Résumé de la décision
La Cour de cassation, dans son arrêt du 12 avril 2012, a statué sur le pourvoi de M. X... contre une décision de la cour d'appel de Paris du 8 juin 2011, qui avait déclaré prescrite son action en réparation d'une atteinte à sa vie privée. M. X... reprochait à la société Nouvelle du Journal de l'Humanité d'avoir mis en ligne des articles l'affectant, sans son consentement. Bien que M. X... ait assigné la société en justice le 7 septembre 2009, la Cour a considéré que le délai de prescription courait à partir de la mise en ligne des articles en août 1996, ce qui a entraîné la prescription de son action.
Arguments pertinents
La Cour souligne que le délai de prescription de l'action en responsabilité civile extracontractuelle, applicable ici, débute au moment de la "mise à disposition du public" sur Internet, soit au moment de la mise en ligne, plutôt qu'à partir du moment où le dommage est porté à la connaissance de la victime.

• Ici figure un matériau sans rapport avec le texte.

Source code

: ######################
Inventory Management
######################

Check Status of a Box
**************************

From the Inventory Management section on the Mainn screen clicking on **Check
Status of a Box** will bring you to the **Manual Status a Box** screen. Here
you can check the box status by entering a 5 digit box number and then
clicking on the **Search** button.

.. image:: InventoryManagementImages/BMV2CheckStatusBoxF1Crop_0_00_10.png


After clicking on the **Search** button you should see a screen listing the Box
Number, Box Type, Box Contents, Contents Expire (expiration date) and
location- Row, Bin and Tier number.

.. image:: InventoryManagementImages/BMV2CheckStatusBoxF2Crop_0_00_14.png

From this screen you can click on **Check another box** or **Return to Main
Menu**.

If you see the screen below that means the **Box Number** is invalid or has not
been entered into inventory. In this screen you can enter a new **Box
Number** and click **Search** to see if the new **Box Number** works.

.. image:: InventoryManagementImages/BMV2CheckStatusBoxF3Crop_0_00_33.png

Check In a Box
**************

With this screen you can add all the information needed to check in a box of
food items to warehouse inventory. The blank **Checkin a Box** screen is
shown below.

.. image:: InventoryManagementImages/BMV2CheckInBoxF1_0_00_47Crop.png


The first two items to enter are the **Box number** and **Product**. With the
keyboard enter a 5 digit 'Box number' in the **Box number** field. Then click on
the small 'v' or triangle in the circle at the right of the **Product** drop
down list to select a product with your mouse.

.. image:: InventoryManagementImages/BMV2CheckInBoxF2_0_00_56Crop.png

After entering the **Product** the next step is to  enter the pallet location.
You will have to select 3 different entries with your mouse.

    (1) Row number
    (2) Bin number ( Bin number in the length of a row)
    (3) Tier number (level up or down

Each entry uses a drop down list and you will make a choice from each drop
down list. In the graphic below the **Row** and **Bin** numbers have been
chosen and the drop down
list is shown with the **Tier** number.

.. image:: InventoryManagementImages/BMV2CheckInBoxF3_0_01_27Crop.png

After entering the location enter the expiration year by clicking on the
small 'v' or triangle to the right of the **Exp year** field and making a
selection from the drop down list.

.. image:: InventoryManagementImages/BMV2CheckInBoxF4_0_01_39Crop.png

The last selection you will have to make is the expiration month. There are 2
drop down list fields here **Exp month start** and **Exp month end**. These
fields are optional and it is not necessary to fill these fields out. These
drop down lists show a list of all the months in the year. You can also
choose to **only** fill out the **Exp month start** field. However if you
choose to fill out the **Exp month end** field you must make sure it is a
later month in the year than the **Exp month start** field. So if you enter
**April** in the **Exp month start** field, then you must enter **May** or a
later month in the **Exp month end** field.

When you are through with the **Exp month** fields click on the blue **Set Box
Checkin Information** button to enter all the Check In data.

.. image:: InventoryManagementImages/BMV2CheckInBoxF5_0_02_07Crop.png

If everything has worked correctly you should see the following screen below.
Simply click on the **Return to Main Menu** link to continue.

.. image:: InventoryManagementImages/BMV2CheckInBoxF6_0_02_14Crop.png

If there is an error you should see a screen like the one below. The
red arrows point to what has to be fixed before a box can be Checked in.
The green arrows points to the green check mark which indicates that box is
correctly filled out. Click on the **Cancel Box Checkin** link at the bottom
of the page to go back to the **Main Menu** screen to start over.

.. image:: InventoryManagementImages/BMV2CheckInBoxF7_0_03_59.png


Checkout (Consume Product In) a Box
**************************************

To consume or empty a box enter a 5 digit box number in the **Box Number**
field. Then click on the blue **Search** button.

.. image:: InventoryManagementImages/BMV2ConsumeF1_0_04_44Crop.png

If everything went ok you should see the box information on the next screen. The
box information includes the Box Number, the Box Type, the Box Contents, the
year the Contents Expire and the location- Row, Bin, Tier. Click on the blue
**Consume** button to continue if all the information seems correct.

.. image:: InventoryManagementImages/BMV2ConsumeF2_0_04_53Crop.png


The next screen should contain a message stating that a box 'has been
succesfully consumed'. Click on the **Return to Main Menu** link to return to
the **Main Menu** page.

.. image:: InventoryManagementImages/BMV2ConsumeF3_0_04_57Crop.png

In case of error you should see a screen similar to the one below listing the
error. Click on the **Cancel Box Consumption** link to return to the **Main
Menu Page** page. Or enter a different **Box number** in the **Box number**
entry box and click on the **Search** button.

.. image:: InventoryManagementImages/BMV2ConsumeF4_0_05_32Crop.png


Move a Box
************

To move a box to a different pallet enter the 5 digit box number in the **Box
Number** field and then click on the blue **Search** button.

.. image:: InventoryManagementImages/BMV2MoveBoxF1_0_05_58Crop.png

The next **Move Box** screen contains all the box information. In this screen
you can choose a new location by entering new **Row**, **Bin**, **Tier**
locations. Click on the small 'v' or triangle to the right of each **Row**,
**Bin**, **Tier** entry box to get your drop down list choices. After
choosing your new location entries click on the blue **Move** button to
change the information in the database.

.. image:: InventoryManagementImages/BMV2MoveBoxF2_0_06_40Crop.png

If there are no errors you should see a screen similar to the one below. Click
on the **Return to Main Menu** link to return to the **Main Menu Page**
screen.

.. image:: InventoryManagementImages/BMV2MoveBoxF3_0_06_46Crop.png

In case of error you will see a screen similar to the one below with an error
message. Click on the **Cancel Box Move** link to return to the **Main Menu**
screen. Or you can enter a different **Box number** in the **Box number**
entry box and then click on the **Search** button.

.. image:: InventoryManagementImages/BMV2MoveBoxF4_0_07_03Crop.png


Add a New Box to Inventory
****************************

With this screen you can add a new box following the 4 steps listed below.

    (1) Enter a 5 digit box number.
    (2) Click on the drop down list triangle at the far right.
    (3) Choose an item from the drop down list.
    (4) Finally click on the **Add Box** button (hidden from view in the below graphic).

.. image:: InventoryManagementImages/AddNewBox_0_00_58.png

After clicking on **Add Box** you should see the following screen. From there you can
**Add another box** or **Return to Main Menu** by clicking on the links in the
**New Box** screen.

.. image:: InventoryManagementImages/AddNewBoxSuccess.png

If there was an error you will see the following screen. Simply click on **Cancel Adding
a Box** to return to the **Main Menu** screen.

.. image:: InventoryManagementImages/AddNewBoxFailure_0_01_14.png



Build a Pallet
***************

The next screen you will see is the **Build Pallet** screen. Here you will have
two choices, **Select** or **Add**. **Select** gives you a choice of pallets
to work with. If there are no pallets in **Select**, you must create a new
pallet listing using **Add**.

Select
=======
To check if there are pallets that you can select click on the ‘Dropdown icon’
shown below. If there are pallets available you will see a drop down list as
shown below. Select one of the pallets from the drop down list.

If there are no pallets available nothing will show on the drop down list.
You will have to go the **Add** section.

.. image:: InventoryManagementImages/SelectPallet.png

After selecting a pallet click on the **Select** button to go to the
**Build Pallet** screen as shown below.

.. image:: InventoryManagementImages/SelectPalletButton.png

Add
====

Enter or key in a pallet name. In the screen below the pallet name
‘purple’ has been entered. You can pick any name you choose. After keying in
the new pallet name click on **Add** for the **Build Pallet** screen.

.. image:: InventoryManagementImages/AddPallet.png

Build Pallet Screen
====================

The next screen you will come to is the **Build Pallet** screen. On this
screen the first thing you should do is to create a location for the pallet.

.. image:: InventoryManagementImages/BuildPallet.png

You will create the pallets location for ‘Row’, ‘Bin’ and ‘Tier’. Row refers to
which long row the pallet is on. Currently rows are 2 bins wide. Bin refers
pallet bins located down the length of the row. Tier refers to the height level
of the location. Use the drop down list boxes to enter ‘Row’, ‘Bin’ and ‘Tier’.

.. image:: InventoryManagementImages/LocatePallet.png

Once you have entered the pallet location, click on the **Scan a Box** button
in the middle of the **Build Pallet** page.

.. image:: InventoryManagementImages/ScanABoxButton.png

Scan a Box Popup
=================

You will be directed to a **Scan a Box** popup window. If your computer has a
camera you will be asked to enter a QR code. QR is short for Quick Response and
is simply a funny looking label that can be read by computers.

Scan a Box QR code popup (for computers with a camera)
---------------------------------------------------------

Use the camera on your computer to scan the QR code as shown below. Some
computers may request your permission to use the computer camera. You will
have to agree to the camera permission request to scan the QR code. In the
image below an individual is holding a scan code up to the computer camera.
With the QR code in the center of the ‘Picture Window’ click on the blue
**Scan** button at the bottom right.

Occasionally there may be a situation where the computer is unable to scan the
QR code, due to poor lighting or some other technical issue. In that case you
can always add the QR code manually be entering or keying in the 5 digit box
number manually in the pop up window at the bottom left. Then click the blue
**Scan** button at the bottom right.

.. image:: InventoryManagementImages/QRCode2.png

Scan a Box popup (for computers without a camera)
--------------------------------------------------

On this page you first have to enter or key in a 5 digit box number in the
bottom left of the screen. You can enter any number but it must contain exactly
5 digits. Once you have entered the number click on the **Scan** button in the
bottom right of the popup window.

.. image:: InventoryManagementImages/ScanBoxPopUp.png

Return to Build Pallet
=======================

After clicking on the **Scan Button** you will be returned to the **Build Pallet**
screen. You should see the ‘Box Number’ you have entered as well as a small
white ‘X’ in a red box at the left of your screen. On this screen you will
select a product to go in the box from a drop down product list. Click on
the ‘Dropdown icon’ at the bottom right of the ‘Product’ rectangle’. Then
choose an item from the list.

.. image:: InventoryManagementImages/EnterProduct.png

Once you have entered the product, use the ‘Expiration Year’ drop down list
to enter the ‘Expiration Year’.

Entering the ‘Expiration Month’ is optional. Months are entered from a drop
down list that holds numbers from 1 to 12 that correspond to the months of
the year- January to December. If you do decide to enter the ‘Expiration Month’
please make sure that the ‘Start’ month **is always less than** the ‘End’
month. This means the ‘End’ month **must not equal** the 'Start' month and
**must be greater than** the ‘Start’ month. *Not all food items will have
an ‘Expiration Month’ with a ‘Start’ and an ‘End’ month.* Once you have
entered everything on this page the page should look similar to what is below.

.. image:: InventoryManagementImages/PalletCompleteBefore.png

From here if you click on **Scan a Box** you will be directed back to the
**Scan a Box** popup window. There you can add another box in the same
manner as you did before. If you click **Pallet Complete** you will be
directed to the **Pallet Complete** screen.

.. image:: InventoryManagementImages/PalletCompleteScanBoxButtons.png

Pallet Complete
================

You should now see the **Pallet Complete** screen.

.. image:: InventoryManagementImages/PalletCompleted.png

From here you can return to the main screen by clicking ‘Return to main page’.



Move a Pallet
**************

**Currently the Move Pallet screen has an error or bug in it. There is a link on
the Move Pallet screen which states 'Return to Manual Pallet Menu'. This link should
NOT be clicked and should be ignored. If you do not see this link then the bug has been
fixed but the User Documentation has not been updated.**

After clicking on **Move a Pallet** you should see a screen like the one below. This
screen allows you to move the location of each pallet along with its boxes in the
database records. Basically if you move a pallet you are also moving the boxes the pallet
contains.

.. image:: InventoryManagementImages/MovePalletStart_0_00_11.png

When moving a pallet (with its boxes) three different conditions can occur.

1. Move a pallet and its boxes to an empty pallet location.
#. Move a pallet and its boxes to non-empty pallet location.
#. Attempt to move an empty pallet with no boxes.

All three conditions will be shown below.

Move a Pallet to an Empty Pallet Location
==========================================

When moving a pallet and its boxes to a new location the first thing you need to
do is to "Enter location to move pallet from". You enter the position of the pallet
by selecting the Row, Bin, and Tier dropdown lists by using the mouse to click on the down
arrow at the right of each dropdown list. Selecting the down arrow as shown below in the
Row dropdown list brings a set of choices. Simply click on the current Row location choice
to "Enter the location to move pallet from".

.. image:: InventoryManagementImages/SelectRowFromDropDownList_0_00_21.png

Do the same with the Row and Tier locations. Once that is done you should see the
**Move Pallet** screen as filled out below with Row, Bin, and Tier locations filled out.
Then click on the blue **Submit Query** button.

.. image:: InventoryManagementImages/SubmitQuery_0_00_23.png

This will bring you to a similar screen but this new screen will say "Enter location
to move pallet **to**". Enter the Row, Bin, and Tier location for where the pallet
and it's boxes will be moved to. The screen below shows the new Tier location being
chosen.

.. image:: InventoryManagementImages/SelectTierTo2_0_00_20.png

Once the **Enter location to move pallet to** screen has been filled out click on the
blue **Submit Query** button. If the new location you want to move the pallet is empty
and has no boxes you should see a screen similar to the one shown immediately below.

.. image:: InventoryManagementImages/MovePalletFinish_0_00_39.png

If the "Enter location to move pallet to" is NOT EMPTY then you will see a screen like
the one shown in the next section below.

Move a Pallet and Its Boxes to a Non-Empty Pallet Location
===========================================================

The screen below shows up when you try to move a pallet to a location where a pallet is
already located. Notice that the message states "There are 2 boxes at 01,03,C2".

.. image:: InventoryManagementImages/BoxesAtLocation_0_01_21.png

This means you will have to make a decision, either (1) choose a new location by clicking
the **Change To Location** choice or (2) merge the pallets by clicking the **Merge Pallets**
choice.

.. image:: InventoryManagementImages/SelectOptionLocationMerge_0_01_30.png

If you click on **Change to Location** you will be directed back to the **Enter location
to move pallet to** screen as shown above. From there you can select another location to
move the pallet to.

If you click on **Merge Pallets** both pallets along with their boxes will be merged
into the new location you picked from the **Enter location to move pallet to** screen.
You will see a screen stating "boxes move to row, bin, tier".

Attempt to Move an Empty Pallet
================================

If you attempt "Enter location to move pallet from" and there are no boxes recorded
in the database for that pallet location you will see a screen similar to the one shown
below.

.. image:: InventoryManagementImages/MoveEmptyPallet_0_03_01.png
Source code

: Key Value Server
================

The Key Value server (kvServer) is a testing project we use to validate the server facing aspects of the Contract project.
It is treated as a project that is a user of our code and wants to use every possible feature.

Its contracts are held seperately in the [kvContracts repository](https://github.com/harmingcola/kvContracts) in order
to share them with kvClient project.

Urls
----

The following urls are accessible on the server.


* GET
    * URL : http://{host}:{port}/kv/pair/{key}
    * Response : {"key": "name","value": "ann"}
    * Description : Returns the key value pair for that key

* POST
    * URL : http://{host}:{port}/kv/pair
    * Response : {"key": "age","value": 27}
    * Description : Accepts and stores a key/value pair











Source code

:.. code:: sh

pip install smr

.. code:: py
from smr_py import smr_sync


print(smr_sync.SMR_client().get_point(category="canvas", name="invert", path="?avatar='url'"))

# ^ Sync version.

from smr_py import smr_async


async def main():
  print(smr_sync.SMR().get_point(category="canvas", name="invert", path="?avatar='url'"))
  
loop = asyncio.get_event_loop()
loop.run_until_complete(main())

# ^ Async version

La Cour déclare : "le texte incriminé [...] ayant été déjà publié sur le support papier [...] a été mis en ligne courant août 1996 ; [...] c'est à partir de cette mise en ligne, équivalente à la mise à disposition du public, que le délai de prescription [...] devait être calculé".
Interprétations et citations légales
L'arrêt repose sur l'interprétation de l'ancien article 2270-1 du Code civil, qui stipule que le délai de prescription court à partir de la manifestation du dommage ou de la date de révélation du dommage à la victime. La Cour a interprété cet article comme indiquant que la première mise en ligne d'un contenu sur Internet constitue une manifestation évidente du dommage, rendant dès lors non viable l'argument de M. X... quant à la révélation tardive du préjudice.
Dans cet arrêt, la Cour de cassation affirme : "le délai de prescription [...] doit être calculé [...] non pas à partir des seules constatations de M. X..., datant du 6 mai 2009". Cela établit une jurisprudence selon laquelle la mise à disposition publique par Internet est dès lors suffisante pour faire courir les délais de prescription.
Ainsi, la décision souligne l’importance de la visibilité et de l’accessibilité d’informations en ligne pour la détermination du début du délai de prescription, ce qui peut avoir des implications significatives pour les actions en responsabilité liées à des atteintes à la vie privée.